Catherine Cheney
Melinda Gates at last year’s Business and Philanthropy Leaders’ Forum organized by U.N. Women. Photo by: Ryan Brown / U.N. Women / CC BY-NC-ND |
On her first trip to India, philanthropist Melinda Gates met a woman who held a secret in her sari. It was a razor blade. She bought it with a few rupees, and kept it from her husband so that he would not use it to shave. She wanted it sharp and clean to cut the umbilical cord of the child she was carrying.
“For every marginal dollar a woman gets in her hands, she’s twice as likely to plow it back into her family, and it’s absolutely transformative,” Gates said at an event Wednesday co-hosted by the Bill & Melinda Gates Foundation and the McKinsey Global Institute, which released a report on the impact of digital finance in the developing world.
“Digital Finance for All” puts a “size on the prize” of financial inclusion, says Susan Lund, a partner at McKinsey Global Institute, and an author of the report. Over the next decade, delivering financial access via mobile phones could reach 1.6 billion unbanked people, more than half of them women, and raise the gross domestic product of emerging market economies by $3.7 trillion.
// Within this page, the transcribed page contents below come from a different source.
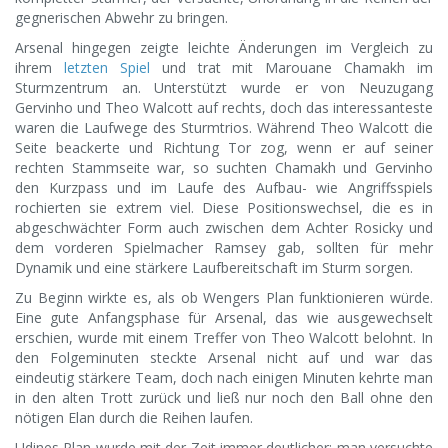
gegnerischen Abwehr zu bringen.
Arsenal hingegen zeigte leichte Änderungen im Vergleich zu
ihrem
letzten Spiel
und trat mit Marouane Chamakh im
Sturmzentrum an. Unterstützt wurde er von Neuzugang
Gervinho und Theo Walcott auf rechts, doch das interessanteste
waren die Laufwege des Sturmtrios. Während Theo Walcott die
Seite beackerte und Richtung Tor zog, wenn er auf seiner
rechten Stammseite war, so suchten Chamakh und Gervinho
den Kurzpass und im Laufe des Aufbau- wie Angriffsspiels
rochierten sie extrem viel. Diese Positionswechsel, die es in
abgeschwächter Form auch zwischen dem Achter Rosicky und
dem vorderen Spielmacher Ramsey gab, sollten für mehr
Dynamik und eine stärkere Laufbereitschaft im Sturm sorgen.
Zu Beginn wirkte es, als ob Wengers Plan funktionieren würde.
Eine gute Anfangsphase für Arsenal, das wie ausgewechselt
erschien, wurde mit einem Treffer von Theo Walcott belohnt. In
den Folgeminuten steckte Arsenal nicht auf und war das
eindeutig stärkere Team, doch nach einigen Minuten kehrte man
in den alten Trott zurück und ließ nur noch den Ball ohne den
nötigen Elan durch die Reihen laufen.
Udines Plan wurde mit der Zeit immer deutlicher: man versuchte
The report provides a data driven account of how women, who are currently disproportionately excluded from the financial system, are more likely to spend on areas such as nutrition, health, and education, once they gain access to financial accounts. Countries with the least financial inclusion have the most to gain, the report argues. Gates said the results of the research make her want to “stand up and cheer” because, as she put it, “women will transform societies.”
While it is widely known that digital finance expands access and reduces costs, the report presents new findings on the impact it could have. New access could yield $4.2 trillion in new deposits, $2.1 trillion in new credit, and 95 million new jobs, the study found. Authors drew on findings from seven countries, ranking the benefits they would see from highest to lowest as Nigeria, India, Ethiopia, Pakistan, Brazil, Mexico and China.
“What we have seen, from a number of random controlled trials around the globe, is with the right kinds of tools in their hands it actually does buffer low income people from risk and allow them to take advantage of opportunity and that creates a really encouraging cycle that allows for growth in GDP,” said Rodger Voorhies, director of the Financial Services for the Poor Initiative at the Gates Foundation.
But in order “to build an inclusive digital financial system that works for the whole population not just half the population,” there must be regulations in place to signal to private sector actors how they can organize themselves and what they can expect. The right kinds of digital infrastructure, which is low-cost, robust, and open to nonbanked players, is also necessary, he said.
The report will drive a few new approaches at the Gates Foundation, said Voorhies, explaining that the foundation will increase its engagement with the private sector, step up its emphasis on ensuring the right infrastructure is in place, and translate this evidence base around the impact of financial services “into pro-poor regulations.”
The study should inspire governments and companies to create economies in which digital payments are widely available, said Ruth Goodwin-Groen, managing director of the Better Than Cash Alliance, which also released a report Wednesday. The study maps 10 accelerators for digital economies including establishing interoperability, developing a unique identification program, and digitizing government payment and receipts.
“The whole question of financial inclusion, working towards unlocking all of this possibility, from the regulatory dimension to the user friendly dimension, is of the essence of development,” Inter-American Development Bank President Luis Alberto Moreno told Devex following the panel.
McKinsey Global Institute plans to take the conversation beyond New York, where key stakeholders are gathered for the United Nations General Assembly, Clinton Global Initiative, and side events. Over the next 12 months, McKinsey will host events around the world, focusing on those seven countries. Lund told Devex, “we really want to put a fact base out there, but we also want to start a conversation that leads to action.”